◆ **GIVEN PROBLEM**:
Please revise the streamability passage by rewriting everything from "It is necessary to identify" down to "does downwards navigation." and putting "visit" in place of "traverse".

From the point of view of streamability analysis, e-nodes that are mutually independent are treated in the same way as those that are mutually exclusive because they occur in different branches of a conditional.

18.4.4.3 Analyzing looping constructs

It is necessary to identify constructs that are evaluated repeatedly, in the sense that when their parent construct is evaluated, the child construct is evaluated more than once. This is because a streamable construct is only allowed to traverse the children of a node once. For example, the expression for $a in 1 to 5 return child::* is not streamable: it performs multiple traversals of the children of the context node even though there is only a single subexpression that does downwards navigation.

A number of constructs are recognized as looping constructs, in that they cause one of their sub-constructs to be evaluated more than once, with differences in the dynamic context (either a different focus, or different variable values). In each case the construct has one child construct whose evaluation returns a sequence, which is evaluated once, and another child construct that is evaluated repeatedly: we will refer to the first subconstruct as the controlling expression and the second as the controlled expression.

To analyze this situation, it is necessary to examine arcs in the data flow graph that start on an e-node S representing a construct that is outside a loop, and end on an e-node E that is inside the loop. This is consistent with streaming only where S is the controlling expression for the loop.

◆ **INFORMATION SUPPLIED**:
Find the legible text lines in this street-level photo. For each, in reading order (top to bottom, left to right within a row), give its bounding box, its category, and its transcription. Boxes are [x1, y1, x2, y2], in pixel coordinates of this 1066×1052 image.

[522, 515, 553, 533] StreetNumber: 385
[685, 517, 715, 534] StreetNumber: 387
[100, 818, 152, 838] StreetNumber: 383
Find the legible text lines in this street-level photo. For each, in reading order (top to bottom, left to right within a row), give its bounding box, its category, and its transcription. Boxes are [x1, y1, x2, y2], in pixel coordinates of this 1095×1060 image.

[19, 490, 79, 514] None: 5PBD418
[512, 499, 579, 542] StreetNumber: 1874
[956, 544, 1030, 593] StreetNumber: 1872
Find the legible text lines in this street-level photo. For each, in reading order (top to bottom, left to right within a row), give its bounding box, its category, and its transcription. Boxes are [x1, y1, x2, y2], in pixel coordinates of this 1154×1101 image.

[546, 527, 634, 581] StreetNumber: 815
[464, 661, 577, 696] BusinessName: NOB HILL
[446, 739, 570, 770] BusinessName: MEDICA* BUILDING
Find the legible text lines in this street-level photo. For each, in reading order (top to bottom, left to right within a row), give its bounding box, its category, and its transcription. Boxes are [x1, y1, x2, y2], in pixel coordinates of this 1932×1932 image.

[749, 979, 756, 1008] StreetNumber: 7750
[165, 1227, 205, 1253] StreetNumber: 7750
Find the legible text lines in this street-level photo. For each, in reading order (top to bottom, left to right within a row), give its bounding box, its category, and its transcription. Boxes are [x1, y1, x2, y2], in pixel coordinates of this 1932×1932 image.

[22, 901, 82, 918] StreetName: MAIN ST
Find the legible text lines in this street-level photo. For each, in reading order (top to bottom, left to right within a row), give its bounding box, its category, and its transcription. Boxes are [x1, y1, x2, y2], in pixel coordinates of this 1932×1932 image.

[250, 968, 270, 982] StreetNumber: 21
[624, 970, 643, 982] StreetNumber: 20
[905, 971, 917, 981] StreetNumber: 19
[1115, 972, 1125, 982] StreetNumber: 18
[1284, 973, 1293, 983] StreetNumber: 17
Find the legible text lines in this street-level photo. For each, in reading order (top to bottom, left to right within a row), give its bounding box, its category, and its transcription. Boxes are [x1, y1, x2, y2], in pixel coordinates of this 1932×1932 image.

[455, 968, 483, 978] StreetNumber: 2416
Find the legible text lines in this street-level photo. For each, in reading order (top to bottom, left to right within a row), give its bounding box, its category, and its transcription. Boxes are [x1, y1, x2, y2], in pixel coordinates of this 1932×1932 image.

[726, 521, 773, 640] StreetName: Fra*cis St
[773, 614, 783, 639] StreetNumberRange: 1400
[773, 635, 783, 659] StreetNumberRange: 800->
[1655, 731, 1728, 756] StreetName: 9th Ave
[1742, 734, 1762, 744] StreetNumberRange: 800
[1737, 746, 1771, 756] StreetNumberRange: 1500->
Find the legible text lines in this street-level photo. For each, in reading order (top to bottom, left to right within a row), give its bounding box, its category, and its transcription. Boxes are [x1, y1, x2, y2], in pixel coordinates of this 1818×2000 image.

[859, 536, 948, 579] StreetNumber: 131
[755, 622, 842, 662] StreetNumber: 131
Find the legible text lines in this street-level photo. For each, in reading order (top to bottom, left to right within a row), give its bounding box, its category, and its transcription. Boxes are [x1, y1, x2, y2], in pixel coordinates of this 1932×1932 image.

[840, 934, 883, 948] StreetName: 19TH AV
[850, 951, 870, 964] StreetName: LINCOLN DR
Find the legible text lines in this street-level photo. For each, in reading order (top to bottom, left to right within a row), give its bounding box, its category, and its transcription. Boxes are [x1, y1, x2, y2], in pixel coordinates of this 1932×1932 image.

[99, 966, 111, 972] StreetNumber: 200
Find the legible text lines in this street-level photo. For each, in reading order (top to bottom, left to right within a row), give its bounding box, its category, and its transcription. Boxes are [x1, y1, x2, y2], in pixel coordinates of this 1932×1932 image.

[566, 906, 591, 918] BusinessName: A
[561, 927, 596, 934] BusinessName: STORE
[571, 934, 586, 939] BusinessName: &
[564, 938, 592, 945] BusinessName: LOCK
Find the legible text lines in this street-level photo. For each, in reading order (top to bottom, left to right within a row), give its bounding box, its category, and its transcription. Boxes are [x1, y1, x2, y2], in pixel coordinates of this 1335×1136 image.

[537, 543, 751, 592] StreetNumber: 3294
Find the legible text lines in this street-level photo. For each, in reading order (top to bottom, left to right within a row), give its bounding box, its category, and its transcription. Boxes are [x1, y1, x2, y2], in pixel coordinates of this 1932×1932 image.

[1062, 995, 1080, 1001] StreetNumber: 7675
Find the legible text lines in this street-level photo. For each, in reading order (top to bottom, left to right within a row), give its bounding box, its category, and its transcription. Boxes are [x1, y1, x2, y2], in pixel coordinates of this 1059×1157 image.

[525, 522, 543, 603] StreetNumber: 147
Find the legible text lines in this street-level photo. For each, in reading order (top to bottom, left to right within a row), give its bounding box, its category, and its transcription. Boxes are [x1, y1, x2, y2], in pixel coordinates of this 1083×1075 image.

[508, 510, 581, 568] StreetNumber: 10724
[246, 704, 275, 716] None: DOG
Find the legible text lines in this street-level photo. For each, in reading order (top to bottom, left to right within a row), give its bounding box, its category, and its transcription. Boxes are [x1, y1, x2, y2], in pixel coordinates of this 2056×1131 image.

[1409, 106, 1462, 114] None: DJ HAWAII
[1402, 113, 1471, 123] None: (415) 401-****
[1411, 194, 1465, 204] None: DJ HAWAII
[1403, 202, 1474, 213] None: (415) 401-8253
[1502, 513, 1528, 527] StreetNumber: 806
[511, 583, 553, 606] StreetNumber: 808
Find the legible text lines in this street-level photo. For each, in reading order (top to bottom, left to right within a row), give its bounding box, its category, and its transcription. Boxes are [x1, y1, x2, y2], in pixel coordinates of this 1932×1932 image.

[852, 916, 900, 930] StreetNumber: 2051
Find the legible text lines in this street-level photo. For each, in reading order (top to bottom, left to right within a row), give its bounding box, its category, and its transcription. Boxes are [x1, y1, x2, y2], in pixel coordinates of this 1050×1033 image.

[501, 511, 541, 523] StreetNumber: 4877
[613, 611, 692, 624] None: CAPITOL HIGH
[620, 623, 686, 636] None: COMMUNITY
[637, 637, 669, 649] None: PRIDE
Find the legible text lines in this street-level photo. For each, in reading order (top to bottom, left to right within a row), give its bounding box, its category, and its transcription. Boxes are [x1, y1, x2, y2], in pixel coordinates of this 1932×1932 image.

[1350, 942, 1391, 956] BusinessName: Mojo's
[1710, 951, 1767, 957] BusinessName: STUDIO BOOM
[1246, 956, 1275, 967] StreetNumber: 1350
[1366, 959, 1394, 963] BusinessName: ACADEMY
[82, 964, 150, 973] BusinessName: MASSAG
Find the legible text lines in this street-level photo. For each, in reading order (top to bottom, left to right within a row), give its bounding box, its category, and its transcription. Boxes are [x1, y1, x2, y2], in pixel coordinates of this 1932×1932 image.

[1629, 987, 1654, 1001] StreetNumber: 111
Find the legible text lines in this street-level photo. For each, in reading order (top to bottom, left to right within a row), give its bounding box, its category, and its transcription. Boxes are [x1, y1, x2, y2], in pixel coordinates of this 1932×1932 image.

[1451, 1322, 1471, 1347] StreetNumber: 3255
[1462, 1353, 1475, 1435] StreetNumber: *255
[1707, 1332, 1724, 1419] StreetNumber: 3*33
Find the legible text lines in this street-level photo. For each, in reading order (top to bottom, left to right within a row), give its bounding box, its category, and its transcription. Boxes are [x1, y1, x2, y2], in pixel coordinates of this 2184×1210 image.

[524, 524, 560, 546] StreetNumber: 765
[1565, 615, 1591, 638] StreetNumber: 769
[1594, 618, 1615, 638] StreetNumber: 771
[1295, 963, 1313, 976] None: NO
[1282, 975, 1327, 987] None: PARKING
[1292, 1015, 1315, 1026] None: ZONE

◆ **RIGHT ANSWER**:
It is necessary to identify constructs that are evaluated repeatedly, in the sense that when their parent construct is evaluated, the child construct is evaluated more than once. This is because a streamable construct is only allowed to visit the children of a node once. For example, the expression for $a in 1 to 5 return child::* is not streamable: it performs multiple traversals of the children of the context node even though there is only a single subexpression that does downwards navigation.